At the same time, such humanitarian projects are basically defined by a relationship of dependency, with America as the perennial giver and the Philippines as perpetual receiver. It’s a relationship that, like I told the students in San Diego, can sometimes grate on both sides, with Fil-Ams feeling like the only thing they’re useful for is another donation to another needy cause, and Filipinos feeling like they’re seen as little more than mendicants.

It gets worse when—dependency or not, and whether out of frustration, bossiness, or a genuine concern—some Filipino-Americans dispense quick and easy prescriptions for the cure of Philippine maladies as though nobody back home had the brains or the guts to come up with such ideas on their own.

One such bromide Pinoys often hear is, “Why don’t you just unite behind the President and stop bickering with one another?” Sounds good, but it makes me wonder why more than two million Filipino-Americans can’t get together under, say, just one dozen regional associations and one alumni association for each major university or college, and elect a congressman or US senator among themselves.

The fact is that the best and worst of our culture manifest themselves on both sides of the ocean. Our generosity, our sense of self-sacrifice for the good of the family, our commitment to education, and our industry and resourcefulness have helped us back home as much as they have gained our compatriots a firm footing in American society. On the other hand, the same sorry habits of inggitan, intrigahan, and siraan have fragmented Filipinos in Manila and Manhattan, in Cebu and Chicago, in Davao and Detroit (I’m using these cities metaphorically, but I’m sure you can supply the damning details). One of the worst examples I heard of recently had to do with the visit some years ago of a Philippine president to a Midwestern city—only to find two competing Fil-Am organizations holding two separate programs in two hotels facing each other across the street.

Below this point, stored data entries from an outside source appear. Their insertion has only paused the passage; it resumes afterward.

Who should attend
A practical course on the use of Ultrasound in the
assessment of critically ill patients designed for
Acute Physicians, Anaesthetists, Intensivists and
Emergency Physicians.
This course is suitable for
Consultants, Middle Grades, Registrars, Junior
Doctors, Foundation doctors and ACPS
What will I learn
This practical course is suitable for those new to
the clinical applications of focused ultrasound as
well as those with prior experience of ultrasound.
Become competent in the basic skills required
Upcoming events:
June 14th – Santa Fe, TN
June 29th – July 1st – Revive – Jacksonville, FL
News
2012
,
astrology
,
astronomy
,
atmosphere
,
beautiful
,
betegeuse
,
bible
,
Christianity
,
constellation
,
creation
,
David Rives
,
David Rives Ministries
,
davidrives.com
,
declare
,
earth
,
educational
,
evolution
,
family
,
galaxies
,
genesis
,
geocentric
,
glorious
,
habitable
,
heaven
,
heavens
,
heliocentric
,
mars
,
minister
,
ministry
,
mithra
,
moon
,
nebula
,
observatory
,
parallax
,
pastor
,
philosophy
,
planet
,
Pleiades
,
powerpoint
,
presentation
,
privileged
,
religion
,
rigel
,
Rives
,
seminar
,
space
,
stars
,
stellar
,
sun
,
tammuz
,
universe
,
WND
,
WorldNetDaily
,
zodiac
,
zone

So what did I tell the bright and idealistic Fil-Am students who asked me what I thought they could best do for the Philippines?

Be good Americans, I said—whatever that may mean to each of them. Get engaged in America’s political processes, and make a difference in your own sphere of action. Vote not just for fellow Filipino-Americans—although a few more such voices in high places could help the community as a whole—but for political leaders who will make responsible decisions that will benefit peoples everywhere, including Filipinos.

As the world’s only remaining superpower, America needs all the critical intelligence (and I don’t mean military intelligence) it can muster, and Filipino-Americans can make themselves heard on both domestic and foreign-policy issues, instead of simply going with the flow and making themselves as inconspicuous as possible.

And what’s our claim to being in a unique position to tell Americans and American leaders something they don’t know? Well, we lived with America for half a century. As I often tell my American friends, we were their first Vietnam; and yet we also view America with much greater affection—some would say unreasonably so—than they can ever expect from Afghanistan or Iraq.

Overseas charity is good for the soul and is always welcome; but as they say, it begins at home, as does good global citizenship.